Performance: Ministral 3 14B (version unspecified) ranks ahead of Mistral Small 3.1 and Mistral Small 3.2 on the Artificial Analysis Intelligence Index, a weighted average of 10 benchmarks. Mistral compared Ministral 3 with Mistral Small 3.1 and open-weights competitors of equal size. Ministral 3 14B base outperformed Mistral Small 3.1 by 1 to 12 percentage points on tests of math and multimodal understanding, and tied on Python coding. It also outperformed its parent on GPQA Diamond. Compared to open-weights competitors:

  • Ministral 3 14B: On TriviaQA, Ministral 3 14B base (74.9 percent accuracy) outperformed Qwen 3 14B (70.3 percent accuracy) but trailed Gemma 3 12B (78.8 percent accuracy). On MATH, Ministral 3 14B base (67.6 percent accuracy) exceeded Qwen 3 14B (62 percent accuracy). The two were comparable in other areas. On AIME 2025 (competitive high-school math problems), Ministral 3 14B reasoning achieved 85 percent accuracy, while Qwen 3 14B Thinking achieved 73.7 percent accuracy. 
  • Ministral 3 8B base outperformed the larger Gemma 3 12B on most benchmarks except TriviaQA. 
  • Ministral 3 3B base was competitive with Gemma 3 4B and Qwen 3 4B, but much stronger on MATH.

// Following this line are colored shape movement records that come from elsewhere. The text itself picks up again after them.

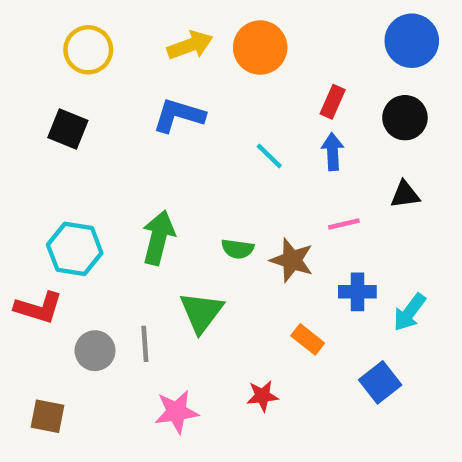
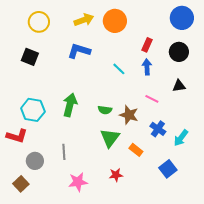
pink line: (344, 224) -> (152, 99), turned 40
blue cross: (357, 292) -> (158, 129), turned 35
green triangle: (201, 312) -> (110, 138), moved
gray circle: (95, 351) -> (35, 161), moved
brown square: (48, 416) -> (21, 184), turned 35

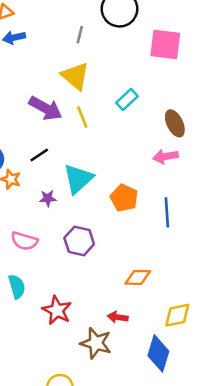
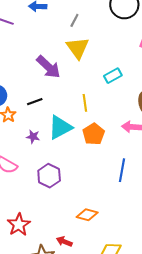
gray line: (80, 35) -> (74, 20), moved
yellow line: (82, 117) -> (85, 103), moved
orange pentagon: (124, 198) -> (94, 134), moved

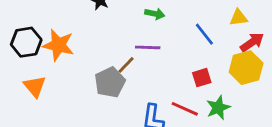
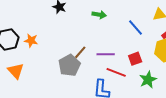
orange star: (58, 45) -> (31, 40), size x0.6
purple line: (148, 47) -> (106, 54), moved
red line: (185, 109) -> (116, 72), moved

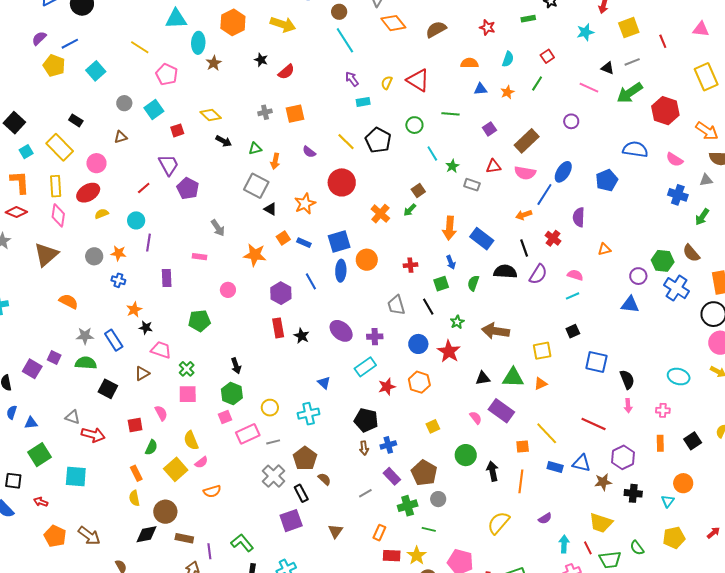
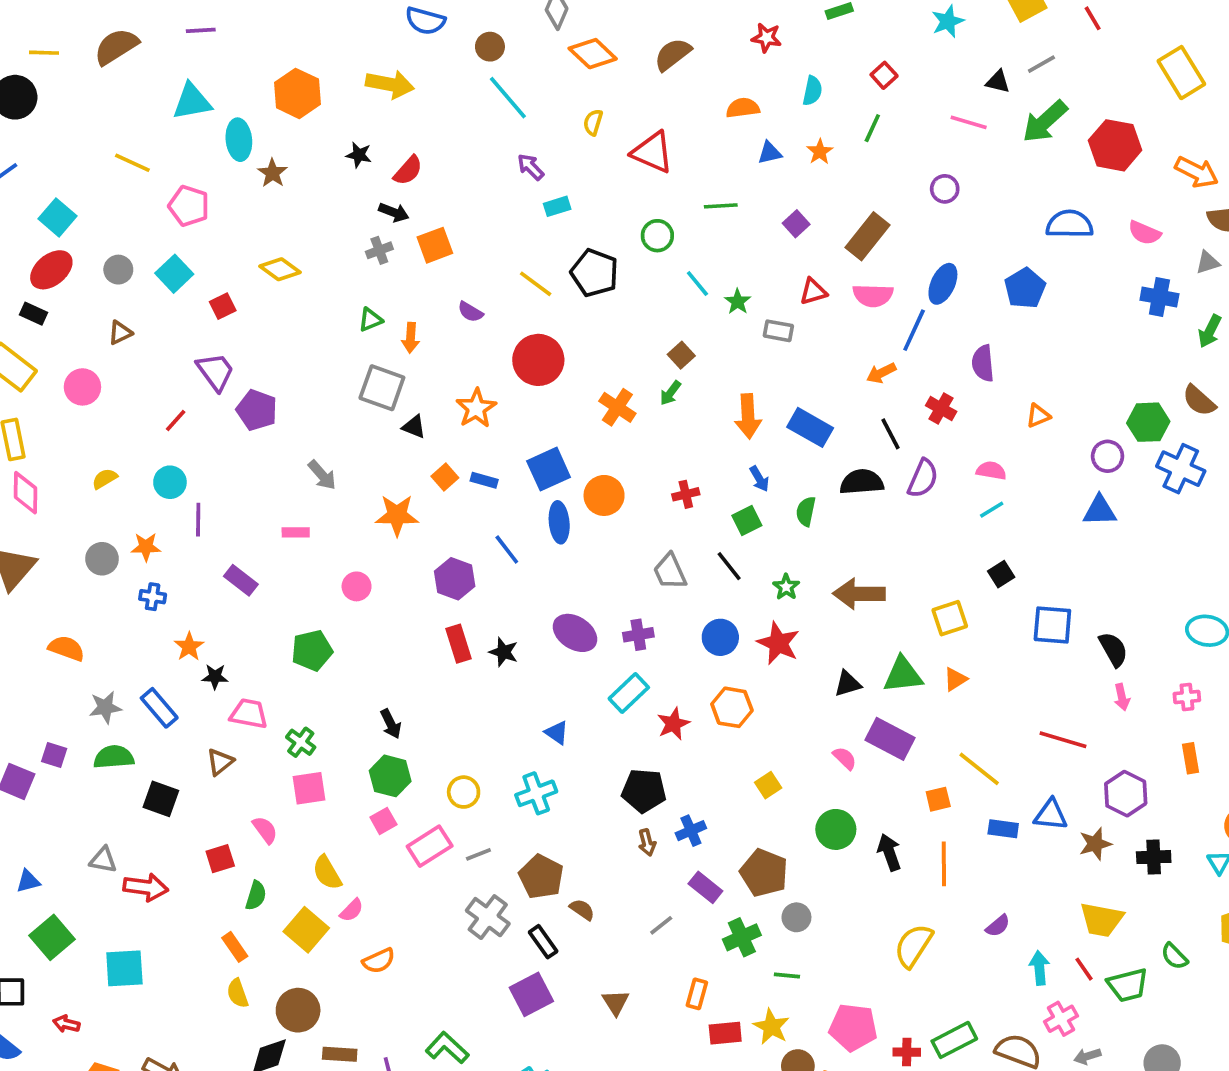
yellow semicircle: (387, 83) -> (593, 122), moved
black arrow: (224, 141) -> (394, 212), moved
red ellipse: (88, 193) -> (51, 270), moved
purple rectangle: (167, 278) -> (241, 580), turned -42

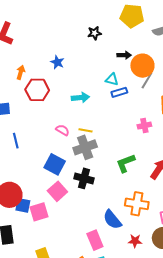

Why it matters: Cascade distillation offers a way to produce a high-performance model family from a single parent at a fraction of the usual cost. Training the Ministral 3 models required 1 trillion to 3 trillion training tokens compared to 15 trillion to 36 trillion tokens for Qwen 3 and Llama 3 models of similar sizes. Their training runs were also shorter, and their training algorithm is relatively simple. This sort of approach could enable developers to build multiple model sizes without proportionately higher training costs.

We’re thinking: Ministral 3 models can run on generic laptops and smartphones. On-device AI at the edge keeps getting more capable and competitive!